| Working data |
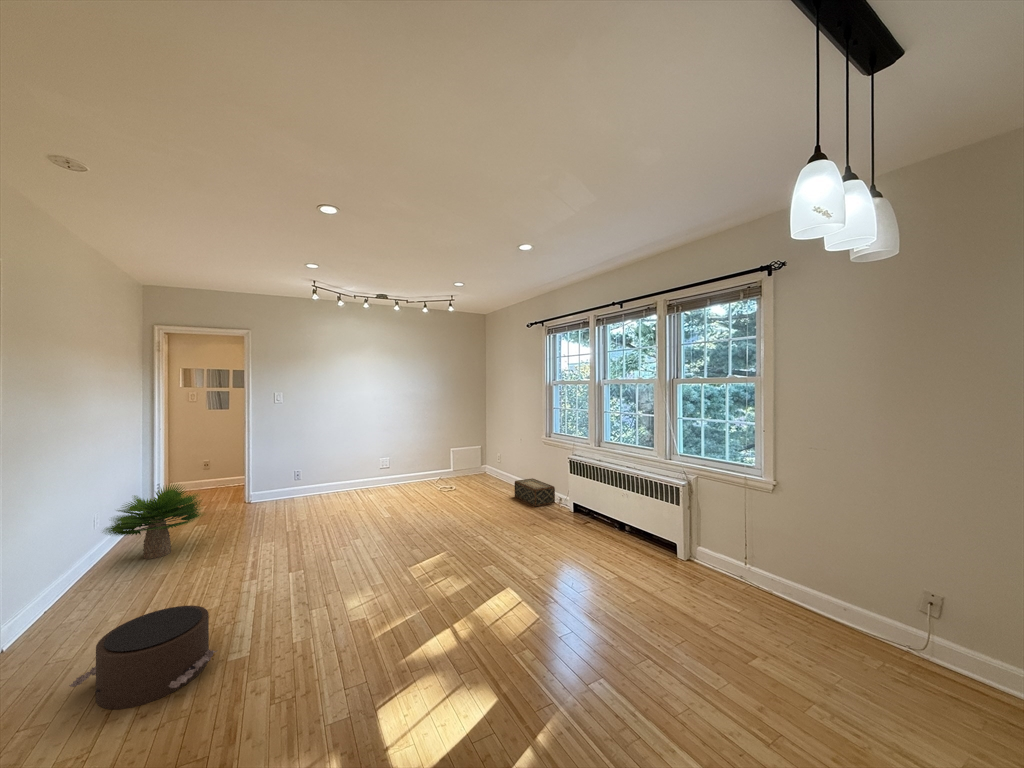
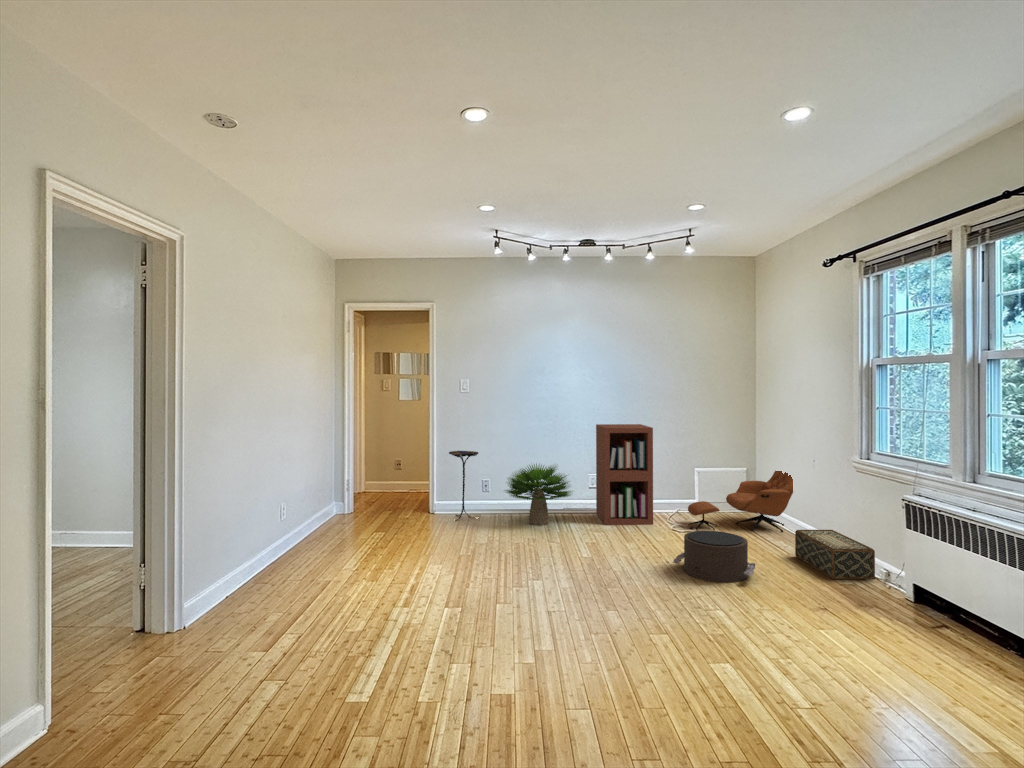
bookshelf: none [387,422,428,493] -> present [596,424,653,525]
lounge chair: none [450,435,514,488] -> present [688,471,793,532]
side table: none [266,449,294,506] -> present [449,451,478,518]
potted plant: present [106,484,202,559] -> present [506,464,571,525]
pouf: present [69,605,217,709] -> present [673,531,755,582]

| Assignment |
Your answer must consist only of the lines from the one with "lounge chair: none" through the final line of the entries, each retyped exactly.

| Answer for this exercise |
lounge chair: none [450,435,514,488] -> present [688,471,793,532]
side table: none [266,449,294,506] -> present [449,451,478,518]
potted plant: present [106,484,202,559] -> present [506,464,571,525]
pouf: present [69,605,217,709] -> present [673,531,755,582]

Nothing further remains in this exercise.